The 2004 ICSA Labs survey polled only a handful of the number of businesses operating in the United States today. This report states: "Respondents in our survey historically underestimate costs by a factor of 7 to 10." If the full impact of a virus attack could be calculated, the costs would be astronomical - lost data and lost sales, customer dissatisfaction or breaches of confidentiality, employee downtime, increased network administration workload and system repair, to name a few. As the survey put it, "Based on the dollars reported,... complete cost of recovery would be in the range from $900,000 to more than $5,000,000 (in total costs of recovery alone)."
Even with firewall and Antivirus protection in place, virus attacks can penetrate network security defenses. It can take hours, sometimes days, for traditional AV vendors to create a virus update. Add to this the time it takes for an organization to test the update, distribute it to all their systems and make it available to their remote laptop populations, and the whole signature update process can take days or weeks. During this waiting period, organizations' critical assets are exposed and at risk.
Andreas Marx of AV-Test.org, a worldwide security software testing organization based in Germany, has published studies on Antivirus response times. A February 2004 test measured how long it took 23 traditional AV vendors to come up with updates to combat four viruses: Dumaru.Y, MyDoom.A, Bagle.A and Bagle.B. According to AV-Test.org data, these are the average lag times for each program during the test period:
Average Antivirus Vendor Response Time
The top two AV vendors averaged more than 26 hours to respond to the threats.
What business can afford to wait that long for an effective virus update? Just one infected PC can easily reproduce at least 10 copies of the virus per second; exponentially, a virus can propagate worldwide in a matter of minutes. Because of the amount of time it takes to deliver, test and deploy signature updates, the window of exposure can extend from 7 to 30 hours - and that degree of risk should be unacceptable to any company.
Nevertheless, businesses have been forced to settle for less-than-adequate security solutions because, until recently, the industry didn't know what it didn't have - a preemptive choice.
The Evolution of Antivirus (AV) Technology
In the early days of computer viruses, combating viruses, worms and Trojans was relatively straightforward.
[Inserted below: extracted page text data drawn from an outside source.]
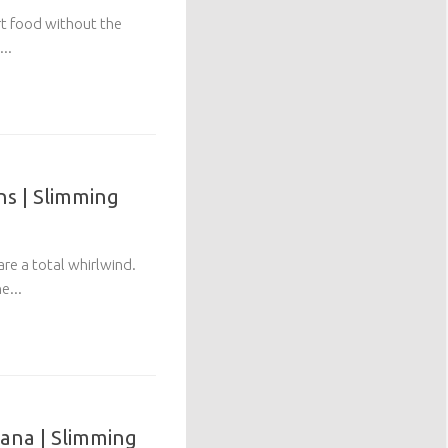
rt food without the
...
ns | Slimming
are a total whirlwind.
e...
ana | Slimming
But as Internet threats have became more sophisticated through the use of social engineering and hybrid attacks,"first-generation" Antivirus protection has become too cumbersome and impractical.
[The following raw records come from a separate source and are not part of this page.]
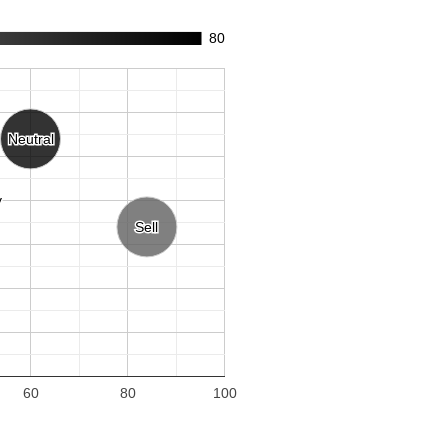
80
Neutral
Neutral
y
y
Sell
Sell
60
80
100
Any next-generation virus prevention technology must leverage the strengths and overcome the weaknesses of earlier methods. In developing new solutions, several criteria should be weighed, including:
- How well does it stop known attacks?
- How well does it stop unknown attacks?
- What is the potential for false positives?
- What is the likelihood of collateral damage?
- How frequently must it be updated or tuned?
- How much time and expertise is required for initial set-up?
- How much ongoing change management is required?